Changing the future of 72,000 youngsters in remote Nepal

October 24, 2014

Our Adolescent Development and Participation programme alongside UNICEF in Nepal is on track to help 72,000 young people in six of Nepal’s poorest districts escape a future of poverty. 

Renewable World has installed four renewable energy systems as showcase technology and is working with UNICEF, Restless Development and Child Workers in Nepal (CWIN) to invest significantly in teaching 10-19 year olds livelihood skills, micro-enterprise training and vocational training. Our goal is to give these young people the skills and energy to power themselves and their families out of poverty.

In the rural parts of Nepal where Renewable World is working, less than 35% of rural households have access to electricity, and in the few areas where grid electricity is available, the poorest cannot afford access. There is also limited access to clean water and sanitation facilities, with open defecation, contaminated water and poor hygiene linked to a high incidence of ill health and premature death.

Many communities here depend upon subsistence farming for their livelihoods. The low food production levels mean that poor nutrition and food insecurity are major concerns and half of children under five are malnourished.

Because of the need to collect fuel and water education is not a priority in these areas and the literacy rate in Nepal’s South and South East, reaches just 48%.

This lack of energy, and shortfall in livelihood skills, drives poverty and impacts on lives and entire communities.

Children and young people, especially  girls, between ages 10-19 are particularly at risk, many enter child marriages, face exploitation and human trafficking. With limited prospects in their villages they often migrate to seek opportunities elsewhere, further placing them into vulnerable situations. This creates a drain in communities and endangers young people, as under skilled and vulnerable they often end up living precariously, far from family and friends.

Our programme is designed to offer young people an alternative and a chance to create wealth, improve health and increase food production close to friends and family in their communities. The goal remains to keep adolescents, especially girls, in school and help them become valuable and productive members of their families and communities.

We are developing the livelihood skills of  adolescents aged 10-14, teaching them about how renewable energy provides income, explaining  climate change and its impacts on rural life and introducing them to the basics of enterprise development. With 14-19 year olds we are giving more advanced enterprise training and providing the opportunity for them to set up their own micro enterprises linked to renewable energy, services and credit.

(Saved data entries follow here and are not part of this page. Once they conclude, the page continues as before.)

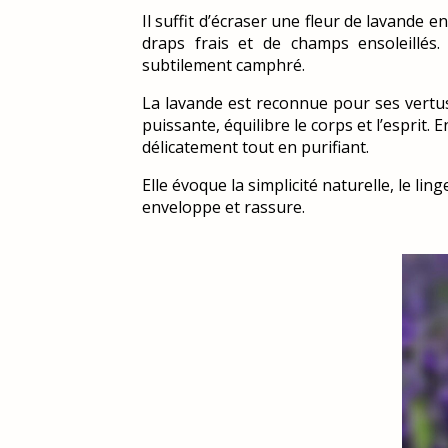
Il suffit d’écraser une fleur de lavande e
draps frais et de champs ensoleillés.
subtilement camphré.
La lavande est reconnue pour ses vertus o
puissante, équilibre le corps et l’esprit.
délicatement tout en purifiant.
Elle évoque la simplicité naturelle, le l
enveloppe et rassure.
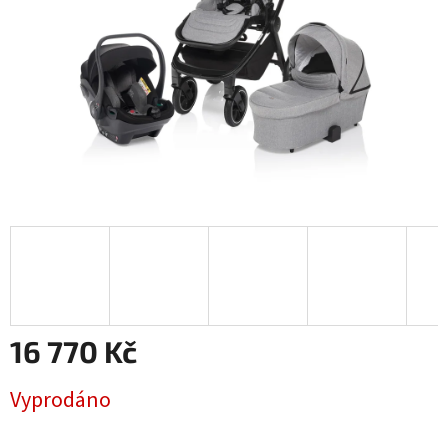
16 770 Kč
Měrná
Vyprodáno
cena:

In order to teach students with varying levels of literacy we have developed teaching methods based on visual learning, play and performance with the aid of our implementing partner Chance for Change. The learning takes place at child clubs. In the next phase we will travel to reach 2,500 very remote vulnerable and out-of-school youngsters and 50 teachers using Yurts as portable classrooms.

The four showcase pieces of renewable technology we have installed allow students to learn about the functioning of the technology, how to install it and how energy can create opportunities for improved livelihoods.

Two of these showcase sights are based in the Muslim community of Saptari. Here villagers depended upon expensive fossil fuel and dung cake to meet their energy demand, spending up to 8 hours daily collecting firewood. Now the 68 members of this community get their fuel from a community biogas plant, saving themselves from the huge health risks associated with indoor cooking on stoves, with household air pollution responsible for 4 million premature deaths annually.

The biogas digester is fed by cow dung and other waste products so the community here is now totally self-sufficient in terms of energy. The slurry by-product is used as fertiliser for agriculture, increasing food productivity.

A solar water pump has also been installed in Saptari, to provide water for the biogas plant as well as to the school, households and a community fishpond.

The successful Saptari installations are a testament to the value of renewable energy in rural Nepal, demonstrating its beneficial impacts upon health, sanitation and livelihoods. By training and empowering the young generation to work with and profit from renewable technology we are giving them an opportunity to build a new future for themselves and their communities.